WHAT THIS TASK INVOLVES —
Your job is to give again, exactly and with no additions, the lines in the records below from the one with "33: (168, 64, 22.84)" through the one with "41: (137, 20, 17.71)", both included. Omit the pictures.

::::::

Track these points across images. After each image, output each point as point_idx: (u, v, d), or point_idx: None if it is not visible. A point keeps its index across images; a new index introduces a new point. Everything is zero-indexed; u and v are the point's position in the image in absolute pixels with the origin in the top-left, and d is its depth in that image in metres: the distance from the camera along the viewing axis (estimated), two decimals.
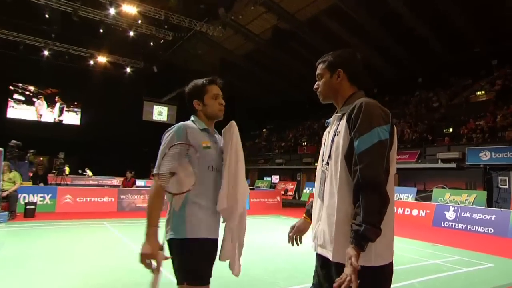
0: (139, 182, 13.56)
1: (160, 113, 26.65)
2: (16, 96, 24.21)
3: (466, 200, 10.87)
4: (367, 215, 1.21)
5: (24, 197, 8.89)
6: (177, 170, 1.68)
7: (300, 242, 1.75)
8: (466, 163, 12.33)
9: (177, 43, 20.40)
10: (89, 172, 20.33)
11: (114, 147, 23.57)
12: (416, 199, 12.17)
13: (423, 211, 9.93)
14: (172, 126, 1.80)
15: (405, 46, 18.35)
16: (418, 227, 9.16)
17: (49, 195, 9.45)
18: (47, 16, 15.93)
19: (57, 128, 25.08)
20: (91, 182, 18.60)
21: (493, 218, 8.44)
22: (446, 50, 17.76)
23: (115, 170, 18.73)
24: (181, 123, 1.80)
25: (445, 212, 9.39)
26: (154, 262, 1.59)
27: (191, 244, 1.67)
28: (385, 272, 1.33)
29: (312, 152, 19.20)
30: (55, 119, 25.59)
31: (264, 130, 29.59)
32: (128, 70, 23.51)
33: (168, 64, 22.84)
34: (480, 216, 8.69)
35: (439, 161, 13.29)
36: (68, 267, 4.23)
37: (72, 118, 26.27)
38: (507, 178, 11.28)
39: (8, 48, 19.21)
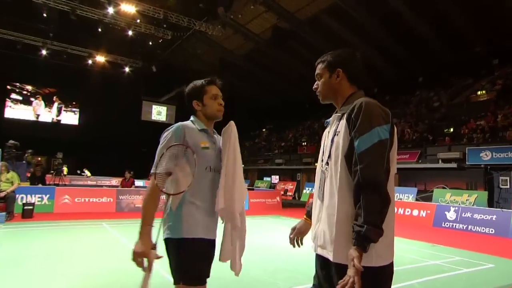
0: (138, 183, 13.48)
1: (159, 113, 26.60)
2: (13, 95, 24.06)
3: (467, 200, 10.86)
4: (368, 215, 1.21)
5: (22, 198, 8.84)
6: (174, 170, 1.70)
7: (301, 244, 1.74)
8: (467, 163, 12.31)
9: (176, 43, 20.35)
10: (87, 173, 20.26)
11: (112, 147, 23.48)
12: (416, 199, 12.15)
13: (423, 212, 9.90)
14: (171, 126, 1.81)
15: (405, 46, 18.30)
16: (418, 227, 9.14)
17: (47, 196, 9.39)
18: (45, 15, 15.86)
19: (55, 128, 24.95)
20: (89, 183, 18.53)
21: (494, 219, 8.42)
22: (446, 49, 17.72)
23: (114, 170, 18.66)
24: (179, 123, 1.81)
25: (446, 213, 9.36)
26: (146, 261, 1.59)
27: (188, 244, 1.68)
28: (386, 272, 1.33)
29: (312, 152, 19.15)
30: (53, 119, 25.46)
31: (264, 130, 29.54)
32: (126, 69, 23.41)
33: (167, 64, 22.78)
34: (481, 216, 8.68)
35: (440, 161, 13.27)
36: (66, 268, 4.20)
37: (70, 118, 26.15)
38: (508, 178, 11.26)
39: (6, 47, 19.10)
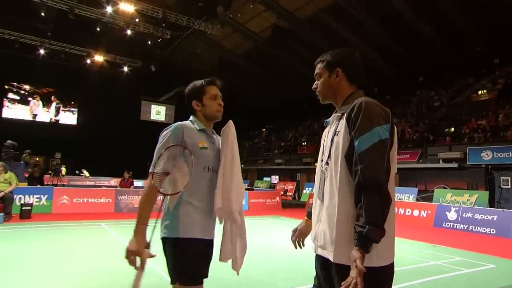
0: (137, 183, 13.42)
1: (158, 112, 26.51)
2: (11, 95, 23.95)
3: (467, 200, 10.85)
4: (369, 215, 1.21)
5: (20, 198, 8.80)
6: (172, 170, 1.72)
7: (303, 245, 1.74)
8: (467, 163, 12.30)
9: (175, 42, 20.29)
10: (86, 173, 20.19)
11: (111, 147, 23.42)
12: (417, 200, 12.14)
13: (424, 212, 9.89)
14: (170, 125, 1.82)
15: (405, 45, 18.23)
16: (419, 227, 9.12)
17: (46, 196, 9.37)
18: (43, 14, 15.80)
19: (53, 128, 24.86)
20: (88, 183, 18.48)
21: (495, 219, 8.40)
22: (447, 48, 17.64)
23: (113, 171, 18.62)
24: (178, 122, 1.82)
25: (447, 213, 9.34)
26: (138, 260, 1.60)
27: (184, 244, 1.68)
28: (386, 272, 1.33)
29: (311, 152, 19.13)
30: (51, 119, 25.35)
31: (264, 130, 29.48)
32: (125, 69, 23.32)
33: (166, 63, 22.71)
34: (482, 216, 8.66)
35: (441, 161, 13.25)
36: (65, 268, 4.19)
37: (69, 117, 26.06)
38: (509, 178, 11.23)
39: (3, 47, 19.00)
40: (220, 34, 18.85)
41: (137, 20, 17.71)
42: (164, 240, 1.72)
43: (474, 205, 10.26)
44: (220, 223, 1.85)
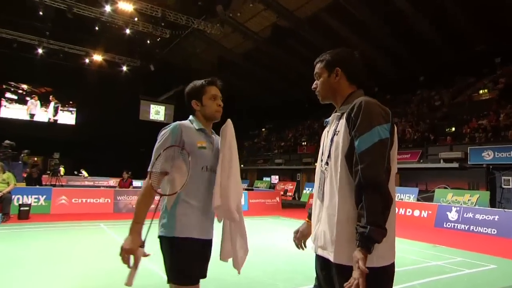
0: (136, 183, 13.39)
1: (157, 112, 26.39)
2: (8, 95, 23.79)
3: (468, 200, 10.82)
4: (371, 216, 1.21)
5: (18, 199, 8.83)
6: (170, 170, 1.74)
7: (305, 247, 1.74)
8: (468, 163, 12.30)
9: (174, 41, 20.23)
10: (84, 173, 20.09)
11: (110, 147, 23.31)
12: (418, 200, 12.13)
13: (425, 212, 9.89)
14: (169, 125, 1.83)
15: (406, 44, 18.19)
16: (420, 228, 9.13)
17: (44, 196, 9.38)
18: (41, 13, 15.71)
19: (51, 128, 24.73)
20: (86, 183, 18.40)
21: (496, 219, 8.39)
22: (448, 48, 17.59)
23: (112, 171, 18.53)
24: (177, 122, 1.83)
25: (448, 213, 9.35)
26: (132, 258, 1.62)
27: (180, 243, 1.69)
28: (387, 273, 1.33)
29: (312, 152, 19.10)
30: (49, 118, 25.22)
31: (263, 129, 29.42)
32: (124, 68, 23.22)
33: (165, 63, 22.63)
34: (483, 216, 8.65)
35: (441, 161, 13.23)
36: (64, 269, 4.19)
37: (67, 117, 25.92)
38: (510, 178, 11.19)
39: (1, 46, 18.88)
40: (219, 34, 18.80)
41: (136, 19, 17.65)
42: (161, 239, 1.74)
43: (475, 205, 10.24)
44: (219, 222, 1.85)
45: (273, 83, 25.26)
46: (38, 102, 24.71)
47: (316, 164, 1.59)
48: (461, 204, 10.25)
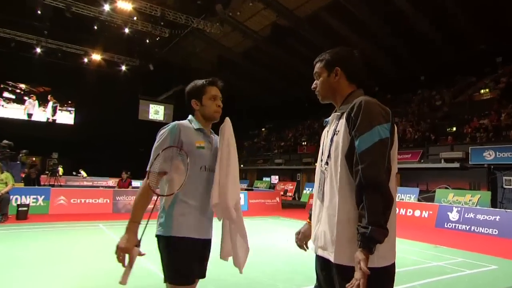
0: (135, 183, 13.34)
1: (156, 112, 26.31)
2: (6, 94, 23.69)
3: (469, 200, 10.79)
4: (372, 216, 1.20)
5: (17, 199, 8.79)
6: (169, 170, 1.74)
7: (307, 248, 1.73)
8: (469, 163, 12.28)
9: (173, 41, 20.19)
10: (83, 173, 20.03)
11: (109, 147, 23.25)
12: (418, 200, 12.11)
13: (425, 212, 9.88)
14: (167, 124, 1.84)
15: (407, 44, 18.15)
16: (420, 228, 9.12)
17: (42, 197, 9.35)
18: (39, 12, 15.65)
19: (50, 128, 24.67)
20: (85, 183, 18.34)
21: (497, 219, 8.38)
22: (449, 47, 17.55)
23: (110, 171, 18.46)
24: (176, 121, 1.84)
25: (448, 213, 9.33)
26: (127, 257, 1.62)
27: (177, 243, 1.70)
28: (388, 273, 1.33)
29: (311, 152, 19.06)
30: (48, 118, 25.13)
31: (263, 129, 29.37)
32: (123, 68, 23.14)
33: (164, 62, 22.56)
34: (484, 217, 8.64)
35: (442, 161, 13.21)
36: (62, 270, 4.19)
37: (66, 117, 25.85)
38: (511, 178, 11.17)
39: None
40: (219, 33, 18.75)
41: (135, 18, 17.61)
42: (158, 238, 1.75)
43: (476, 206, 10.21)
44: (219, 220, 1.84)
45: (273, 83, 25.21)
46: (36, 101, 24.62)
47: (316, 164, 1.58)
48: (462, 204, 10.23)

::::::

TASK RESULT —
33: (168, 64, 22.84)
34: (480, 216, 8.69)
35: (439, 161, 13.29)
36: (68, 267, 4.23)
37: (72, 118, 26.27)
38: (507, 178, 11.28)
39: (8, 48, 19.21)
0: (138, 183, 13.48)
1: (159, 113, 26.60)
2: (13, 95, 24.06)
3: (467, 200, 10.86)
4: (368, 215, 1.21)
5: (22, 198, 8.84)
6: (174, 170, 1.70)
7: (301, 244, 1.74)
8: (467, 163, 12.31)
9: (176, 43, 20.35)
10: (87, 173, 20.26)
11: (112, 147, 23.48)
12: (416, 199, 12.15)
13: (423, 212, 9.90)
14: (171, 126, 1.81)
15: (405, 46, 18.30)
16: (418, 227, 9.14)
17: (47, 196, 9.39)
18: (45, 15, 15.86)
19: (55, 128, 24.95)
20: (89, 183, 18.53)
21: (494, 219, 8.42)
22: (446, 49, 17.72)
23: (114, 170, 18.66)
24: (179, 123, 1.81)
25: (446, 213, 9.36)
26: (146, 261, 1.59)
27: (188, 244, 1.68)
28: (386, 272, 1.33)
29: (312, 152, 19.15)
30: (53, 119, 25.46)
31: (264, 130, 29.54)
32: (126, 69, 23.41)
33: (167, 64, 22.78)
34: (481, 216, 8.68)
35: (440, 161, 13.27)
36: (66, 268, 4.20)
37: (70, 118, 26.15)
38: (508, 178, 11.26)
39: (6, 47, 19.10)
0: (137, 183, 13.42)
1: (158, 112, 26.51)
2: (11, 95, 23.95)
3: (467, 200, 10.85)
4: (369, 215, 1.21)
5: (20, 198, 8.80)
6: (172, 170, 1.72)
7: (303, 245, 1.74)
8: (467, 163, 12.30)
9: (175, 42, 20.29)
10: (86, 173, 20.19)
11: (111, 147, 23.42)
12: (417, 200, 12.14)
13: (424, 212, 9.89)
14: (170, 125, 1.82)
15: (405, 45, 18.23)
16: (419, 227, 9.12)
17: (46, 196, 9.37)
18: (43, 14, 15.80)
19: (53, 128, 24.86)
20: (88, 183, 18.48)
21: (495, 219, 8.40)
22: (447, 48, 17.64)
23: (113, 171, 18.62)
24: (178, 122, 1.82)
25: (447, 213, 9.34)
26: (138, 260, 1.60)
27: (184, 244, 1.68)
28: (386, 272, 1.33)
29: (311, 152, 19.13)
30: (51, 119, 25.35)
31: (264, 130, 29.48)
32: (125, 69, 23.32)
33: (166, 63, 22.71)
34: (482, 216, 8.66)
35: (441, 161, 13.25)
36: (65, 268, 4.19)
37: (69, 117, 26.06)
38: (509, 178, 11.23)
39: (3, 47, 19.00)
40: (220, 34, 18.85)
41: (137, 20, 17.71)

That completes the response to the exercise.